L’épidémie sert de mesure du degré de dépendance de la Chine à l’égard de chaque capitale mondiale. Et pour cette raison, elle accélère les effets de renaissance de la guerre commerciale.

Aujourd’hui, l’un des professeurs de chimie de Harvard a été arrêté aux États-Unis après avoir appris qu’il avait collaboré avec l’Université de Wuhan au développement de batteries au lithium à l’état solide pour les véhicules électriques. Il est vrai que c’est l’une des enquêtes clés de la transition industrielle actuelle, mais aussi que l’épidémie sert aux États-Unis à promouvoir un nouveau «maccarthysme» obsédé par «l’influence étrangère».

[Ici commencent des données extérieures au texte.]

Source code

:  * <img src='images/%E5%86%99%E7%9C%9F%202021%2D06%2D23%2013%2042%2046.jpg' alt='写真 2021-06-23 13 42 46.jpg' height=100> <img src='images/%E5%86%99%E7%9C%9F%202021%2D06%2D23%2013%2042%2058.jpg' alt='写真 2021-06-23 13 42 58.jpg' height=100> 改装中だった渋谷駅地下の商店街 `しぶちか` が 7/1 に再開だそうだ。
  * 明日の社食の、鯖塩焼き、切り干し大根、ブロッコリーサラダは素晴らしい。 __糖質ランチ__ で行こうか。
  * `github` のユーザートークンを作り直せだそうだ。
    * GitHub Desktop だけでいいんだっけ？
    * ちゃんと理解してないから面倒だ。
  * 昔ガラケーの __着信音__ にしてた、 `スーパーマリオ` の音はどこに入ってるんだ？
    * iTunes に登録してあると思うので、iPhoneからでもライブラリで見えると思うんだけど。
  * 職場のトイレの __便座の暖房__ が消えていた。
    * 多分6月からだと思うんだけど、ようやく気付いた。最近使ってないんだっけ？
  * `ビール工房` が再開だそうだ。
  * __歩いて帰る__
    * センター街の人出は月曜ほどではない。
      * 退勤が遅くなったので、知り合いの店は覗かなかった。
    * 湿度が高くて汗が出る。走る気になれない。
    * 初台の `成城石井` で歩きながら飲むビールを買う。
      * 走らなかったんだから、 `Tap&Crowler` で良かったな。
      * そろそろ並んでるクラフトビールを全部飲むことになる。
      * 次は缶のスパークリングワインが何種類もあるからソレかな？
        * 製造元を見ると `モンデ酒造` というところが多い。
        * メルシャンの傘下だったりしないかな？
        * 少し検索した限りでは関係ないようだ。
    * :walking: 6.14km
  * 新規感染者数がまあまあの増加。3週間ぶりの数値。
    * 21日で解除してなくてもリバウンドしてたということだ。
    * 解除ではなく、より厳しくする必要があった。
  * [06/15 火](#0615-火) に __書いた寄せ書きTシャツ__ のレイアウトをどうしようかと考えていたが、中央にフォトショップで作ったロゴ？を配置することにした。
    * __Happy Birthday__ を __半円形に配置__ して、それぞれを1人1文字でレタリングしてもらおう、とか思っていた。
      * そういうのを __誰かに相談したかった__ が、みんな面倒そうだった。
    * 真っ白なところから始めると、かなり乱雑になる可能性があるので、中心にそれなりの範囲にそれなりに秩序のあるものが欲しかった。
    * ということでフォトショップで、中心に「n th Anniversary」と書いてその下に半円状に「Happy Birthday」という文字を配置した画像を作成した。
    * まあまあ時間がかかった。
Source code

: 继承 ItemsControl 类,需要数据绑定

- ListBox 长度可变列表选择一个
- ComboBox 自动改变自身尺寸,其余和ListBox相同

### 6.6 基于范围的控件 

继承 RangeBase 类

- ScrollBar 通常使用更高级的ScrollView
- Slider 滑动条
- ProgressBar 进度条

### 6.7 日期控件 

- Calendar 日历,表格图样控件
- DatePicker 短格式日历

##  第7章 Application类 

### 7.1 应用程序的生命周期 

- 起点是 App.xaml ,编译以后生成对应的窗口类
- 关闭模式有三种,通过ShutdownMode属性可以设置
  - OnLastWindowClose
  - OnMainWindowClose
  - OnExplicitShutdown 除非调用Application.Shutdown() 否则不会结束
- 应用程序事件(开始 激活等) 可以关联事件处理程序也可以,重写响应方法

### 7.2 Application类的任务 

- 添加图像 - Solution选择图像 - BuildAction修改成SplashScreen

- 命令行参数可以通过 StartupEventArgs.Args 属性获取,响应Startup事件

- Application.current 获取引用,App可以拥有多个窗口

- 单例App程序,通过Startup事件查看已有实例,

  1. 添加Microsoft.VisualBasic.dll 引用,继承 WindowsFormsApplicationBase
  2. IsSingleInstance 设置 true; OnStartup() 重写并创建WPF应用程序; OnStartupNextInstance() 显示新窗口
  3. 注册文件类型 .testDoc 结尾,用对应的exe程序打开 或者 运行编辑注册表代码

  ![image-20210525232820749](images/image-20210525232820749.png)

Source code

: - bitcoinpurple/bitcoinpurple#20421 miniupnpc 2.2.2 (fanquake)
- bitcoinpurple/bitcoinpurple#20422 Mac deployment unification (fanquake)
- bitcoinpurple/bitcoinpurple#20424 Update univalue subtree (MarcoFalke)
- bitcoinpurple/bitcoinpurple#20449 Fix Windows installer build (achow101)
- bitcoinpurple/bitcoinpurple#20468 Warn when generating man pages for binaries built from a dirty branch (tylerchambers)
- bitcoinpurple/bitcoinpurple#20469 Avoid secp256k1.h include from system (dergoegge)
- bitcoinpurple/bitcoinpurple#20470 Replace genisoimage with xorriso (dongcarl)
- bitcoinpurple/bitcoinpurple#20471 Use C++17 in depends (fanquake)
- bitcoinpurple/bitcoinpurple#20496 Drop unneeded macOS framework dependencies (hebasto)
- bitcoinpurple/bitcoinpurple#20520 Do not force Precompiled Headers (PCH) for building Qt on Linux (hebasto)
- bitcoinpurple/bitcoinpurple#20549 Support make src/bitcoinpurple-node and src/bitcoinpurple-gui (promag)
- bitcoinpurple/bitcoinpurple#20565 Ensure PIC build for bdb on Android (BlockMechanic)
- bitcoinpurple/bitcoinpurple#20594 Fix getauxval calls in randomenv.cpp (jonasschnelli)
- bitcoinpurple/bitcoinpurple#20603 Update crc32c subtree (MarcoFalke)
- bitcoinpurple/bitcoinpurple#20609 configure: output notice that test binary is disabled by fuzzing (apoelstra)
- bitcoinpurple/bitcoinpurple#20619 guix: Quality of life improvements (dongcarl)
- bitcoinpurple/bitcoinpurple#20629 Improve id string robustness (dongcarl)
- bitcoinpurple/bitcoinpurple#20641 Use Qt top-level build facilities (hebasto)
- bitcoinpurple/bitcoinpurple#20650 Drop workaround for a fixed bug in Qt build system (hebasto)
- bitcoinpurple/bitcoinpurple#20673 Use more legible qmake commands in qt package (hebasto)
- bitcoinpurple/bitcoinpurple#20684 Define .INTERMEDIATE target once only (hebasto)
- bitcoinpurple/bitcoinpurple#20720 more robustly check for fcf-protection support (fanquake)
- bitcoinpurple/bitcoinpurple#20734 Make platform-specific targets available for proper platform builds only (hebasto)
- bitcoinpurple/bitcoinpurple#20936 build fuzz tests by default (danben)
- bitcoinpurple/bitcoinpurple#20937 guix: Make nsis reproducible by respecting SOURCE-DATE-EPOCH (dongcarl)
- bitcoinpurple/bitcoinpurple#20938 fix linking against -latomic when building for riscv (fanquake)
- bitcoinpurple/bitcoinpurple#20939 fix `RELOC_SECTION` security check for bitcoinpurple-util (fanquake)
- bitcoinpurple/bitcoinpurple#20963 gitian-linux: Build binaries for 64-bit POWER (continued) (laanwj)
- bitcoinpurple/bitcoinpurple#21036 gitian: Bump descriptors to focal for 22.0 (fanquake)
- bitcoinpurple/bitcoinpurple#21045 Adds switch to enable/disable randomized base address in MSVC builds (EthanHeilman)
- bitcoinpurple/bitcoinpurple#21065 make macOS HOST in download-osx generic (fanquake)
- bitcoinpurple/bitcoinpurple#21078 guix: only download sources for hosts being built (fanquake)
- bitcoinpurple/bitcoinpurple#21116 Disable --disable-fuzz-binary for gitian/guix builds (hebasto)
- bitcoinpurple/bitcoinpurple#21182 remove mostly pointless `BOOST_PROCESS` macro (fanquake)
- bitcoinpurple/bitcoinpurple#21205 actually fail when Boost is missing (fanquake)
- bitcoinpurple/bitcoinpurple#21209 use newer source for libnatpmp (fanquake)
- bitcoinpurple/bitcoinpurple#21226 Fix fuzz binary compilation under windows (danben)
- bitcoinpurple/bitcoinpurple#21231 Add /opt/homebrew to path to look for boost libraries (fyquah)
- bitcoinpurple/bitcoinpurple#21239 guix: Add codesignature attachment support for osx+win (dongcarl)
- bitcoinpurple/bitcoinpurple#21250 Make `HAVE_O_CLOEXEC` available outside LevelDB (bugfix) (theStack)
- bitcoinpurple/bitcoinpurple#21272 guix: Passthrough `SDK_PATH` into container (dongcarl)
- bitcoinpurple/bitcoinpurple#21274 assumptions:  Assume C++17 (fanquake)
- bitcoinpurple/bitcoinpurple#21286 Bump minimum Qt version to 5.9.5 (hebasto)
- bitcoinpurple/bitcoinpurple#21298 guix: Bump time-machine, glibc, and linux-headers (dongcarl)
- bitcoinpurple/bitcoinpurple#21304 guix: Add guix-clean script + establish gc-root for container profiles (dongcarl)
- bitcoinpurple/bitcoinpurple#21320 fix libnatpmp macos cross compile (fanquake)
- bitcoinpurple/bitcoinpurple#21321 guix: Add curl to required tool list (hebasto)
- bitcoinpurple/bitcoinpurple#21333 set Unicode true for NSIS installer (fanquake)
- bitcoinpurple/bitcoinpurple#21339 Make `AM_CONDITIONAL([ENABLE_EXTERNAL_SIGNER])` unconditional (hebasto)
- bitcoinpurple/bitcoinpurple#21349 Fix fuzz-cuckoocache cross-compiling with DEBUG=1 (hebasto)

Et en fait, ils se félicitent à la Maison Blanche. Il est vrai que cela ralentit les achats agricoles auxquels la Chine s’est engagée lors de la récente trêve et qui sont importants pour Trump; mais ils ouvrent la «possibilité» de «stimuler l’investissement aux États-Unis» , c’est-à-dire de renationaliser les processus de production en fracturant les chaînes de production mondiales.

 

Un monde encore plus dystopique

LES DRONES SURVEILLENT LES INDIVIDUS PORTANT DES MASQUES ET SE RETIRANT CHEZ EUX.

 

Il est très probable que les restrictions de voyage américaines auxquelles l’UE semble s’ajouter se relâcheront au printemps sans être complètement éliminées. Et que les réactions racistes contre la population chinoise – en fait encouragées par les messages de la même OMS qui recommande d’éviter les Chinois – se sont relâchées dans un certain temps. Mais la vérité est que dans des pays comme les Philippines, la Thaïlande et l’Indonésie, la synophobie a une longue histoire – avec plus d’un point en commun avec l’antisémitisme en Europe – et en Espagne ou en France, le pic actuel s’inscrit dans une dérive nationaliste et xénophobe. où l’épidémie est un autre accélérateur.

 

Les changements culturels que le nouveau coronavirus accélère vont donc bien au-delà de la remise à la mode des vieux films épidémiques . L’épidémie contribue à l’exacerbation du nationalisme et du localisme en synchronisation avec le changement des chaînes de production mondiales. Il n’y a aucun doute sur la façon dont la révolte de la petite bourgeoisie peut devenir active dans ce sens xénophobe. Le premier exemple est déjà à Hong Kong. Alors qu’un groupe de médecins a déclenché une grève pour exiger la fermeture de la frontière avec la Chine , Lam a tenté de convaincre les consuls étrangers de ne pas appliquer aux voyageurs de Hong Kong les restrictions qui s’appliquent au reste des Chinois.

 

La seule chose paradoxalement paradoxale est que cette évolution de la révolte petite-bourgeoise est parfaitement compatible avec la légitimation d’un contrôle social extrême: de la «répression des rumeurs» et des «fausses nouvelles» ( HK en tête ) à l’emprisonnement obligatoire dans des Centres de quarantaine en Corée du Sud, les mouvements de contestation l’an dernier ont reserré les rangs avec l’État au nom du « bien commun » sans trop poser de questions.

 

Le monde qui quittera la pneumonie de Wuhan

LES MANIFESTANTS SUD-CORÉENS DEMANDENT AU GOUVERNEMENT DE NE PAS LAISSER LES CHINOIS ENTRER DANS LE PAYS.

 

Dans l’histoire de la bourgeoisie, les grandes épidémies sont devenues les symboles de leurs moments de transition. La peste noire a marqué le début de son ascension au pouvoir politique en affaiblissant de manière décisive la noblesse féodale. La  » grippe espagnole  » de 1918, son incapacité à maintenir l’idéologie de l’ordre salvifique au début de son déclin face à la grande vague révolutionnaire ouverte en Russie. Il ne fait aucun doute que sous les discours apocalyptiques qui sont également venus aux médias avec l’épidémie, il y a une certaine attente, sinon l’espoir que, comme par magie, la grippe marquera un avant et un après dans les dérives et les tendances du capitalisme de aujourd’hui. Mais les changements sociaux ne se produisent pas comme par magie, poussés par des idées ou des associations superstitieuses. Ils se produisent parce qu’il y a des forces sociales et des transformations matérielles dans l’action.

 

Et là où pointe la force sociale dominante, celle des bourgeoisies nationales en pleine guerre commerciale, ce n’est pas un soulagement. Le monde qui quittera la pneumonie de Wuhan accélérera la tendance à briser les chaînes de production mondiales, augmentera le contrôle social de l’État jusqu’à la nausée et sera certainement plus xénophobe et raciste.